## Begin Dataset entries
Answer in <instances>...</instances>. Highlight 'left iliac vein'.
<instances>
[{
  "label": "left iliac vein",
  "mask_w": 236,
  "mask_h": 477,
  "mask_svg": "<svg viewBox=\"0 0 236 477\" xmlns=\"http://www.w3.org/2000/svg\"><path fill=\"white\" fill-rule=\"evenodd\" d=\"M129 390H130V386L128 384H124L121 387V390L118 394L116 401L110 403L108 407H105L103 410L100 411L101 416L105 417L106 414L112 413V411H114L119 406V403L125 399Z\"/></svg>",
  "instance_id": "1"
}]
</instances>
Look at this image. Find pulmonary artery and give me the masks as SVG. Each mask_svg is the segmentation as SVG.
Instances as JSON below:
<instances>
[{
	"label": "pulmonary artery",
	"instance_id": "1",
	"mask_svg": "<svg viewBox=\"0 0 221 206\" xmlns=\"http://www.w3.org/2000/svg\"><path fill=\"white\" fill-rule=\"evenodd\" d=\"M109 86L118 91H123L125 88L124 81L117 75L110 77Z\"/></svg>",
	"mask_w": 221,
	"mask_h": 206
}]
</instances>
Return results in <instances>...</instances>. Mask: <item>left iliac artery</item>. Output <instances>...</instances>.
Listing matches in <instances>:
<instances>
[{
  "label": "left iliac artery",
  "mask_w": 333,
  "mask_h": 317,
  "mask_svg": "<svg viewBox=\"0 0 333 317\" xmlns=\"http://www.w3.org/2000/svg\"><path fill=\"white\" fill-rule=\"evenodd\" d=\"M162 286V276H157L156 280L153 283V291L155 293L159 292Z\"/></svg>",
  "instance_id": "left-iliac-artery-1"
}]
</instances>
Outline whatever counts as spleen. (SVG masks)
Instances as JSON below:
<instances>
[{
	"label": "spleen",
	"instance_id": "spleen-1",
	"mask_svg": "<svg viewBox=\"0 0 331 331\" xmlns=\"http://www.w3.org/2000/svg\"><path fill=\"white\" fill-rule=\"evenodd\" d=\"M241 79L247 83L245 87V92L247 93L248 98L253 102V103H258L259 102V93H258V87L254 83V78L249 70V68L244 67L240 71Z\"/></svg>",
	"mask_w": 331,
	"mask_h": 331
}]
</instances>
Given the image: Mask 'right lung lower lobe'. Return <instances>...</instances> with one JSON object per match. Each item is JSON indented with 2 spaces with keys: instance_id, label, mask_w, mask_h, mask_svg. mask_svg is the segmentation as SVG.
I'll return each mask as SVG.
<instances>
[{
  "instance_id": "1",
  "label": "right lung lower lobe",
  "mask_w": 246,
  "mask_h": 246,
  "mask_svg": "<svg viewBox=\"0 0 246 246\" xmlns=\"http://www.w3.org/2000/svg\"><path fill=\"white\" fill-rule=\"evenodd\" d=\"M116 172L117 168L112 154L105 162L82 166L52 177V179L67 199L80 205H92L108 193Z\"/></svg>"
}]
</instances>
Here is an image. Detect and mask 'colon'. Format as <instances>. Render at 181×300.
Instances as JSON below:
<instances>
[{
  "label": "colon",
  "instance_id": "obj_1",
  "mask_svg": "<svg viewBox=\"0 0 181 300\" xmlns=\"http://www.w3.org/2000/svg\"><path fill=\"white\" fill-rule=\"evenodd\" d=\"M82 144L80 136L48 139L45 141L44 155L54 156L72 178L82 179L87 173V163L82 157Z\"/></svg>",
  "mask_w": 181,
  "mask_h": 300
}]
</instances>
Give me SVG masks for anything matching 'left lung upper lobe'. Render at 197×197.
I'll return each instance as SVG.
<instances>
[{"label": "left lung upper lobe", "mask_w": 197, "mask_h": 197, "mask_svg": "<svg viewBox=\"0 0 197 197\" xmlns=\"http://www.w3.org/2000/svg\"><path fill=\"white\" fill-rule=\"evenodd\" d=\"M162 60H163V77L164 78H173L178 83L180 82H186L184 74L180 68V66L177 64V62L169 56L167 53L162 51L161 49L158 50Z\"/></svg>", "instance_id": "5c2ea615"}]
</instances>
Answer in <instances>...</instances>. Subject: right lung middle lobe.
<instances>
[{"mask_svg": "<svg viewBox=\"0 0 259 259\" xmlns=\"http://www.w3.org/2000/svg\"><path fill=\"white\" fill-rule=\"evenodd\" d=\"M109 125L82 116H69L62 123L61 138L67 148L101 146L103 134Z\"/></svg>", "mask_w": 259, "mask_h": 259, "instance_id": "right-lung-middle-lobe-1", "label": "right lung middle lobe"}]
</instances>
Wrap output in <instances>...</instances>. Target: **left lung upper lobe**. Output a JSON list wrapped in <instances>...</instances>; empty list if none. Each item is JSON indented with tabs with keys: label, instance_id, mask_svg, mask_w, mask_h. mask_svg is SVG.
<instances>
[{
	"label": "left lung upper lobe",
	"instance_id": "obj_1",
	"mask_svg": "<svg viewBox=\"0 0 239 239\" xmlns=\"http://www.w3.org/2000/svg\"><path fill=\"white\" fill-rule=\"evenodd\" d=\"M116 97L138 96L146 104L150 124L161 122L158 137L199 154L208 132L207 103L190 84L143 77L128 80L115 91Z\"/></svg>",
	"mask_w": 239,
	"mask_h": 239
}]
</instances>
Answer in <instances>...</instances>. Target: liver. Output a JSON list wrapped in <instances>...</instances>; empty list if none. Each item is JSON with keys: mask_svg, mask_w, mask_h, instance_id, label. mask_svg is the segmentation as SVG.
## End Dataset entries
▶ [Exercise]
Please extract every line above that contains the string "spleen", copying each one in full. Case counts.

▶ [Task output]
Outline whatever counts as spleen. (SVG masks)
	"label": "spleen",
	"instance_id": "spleen-1",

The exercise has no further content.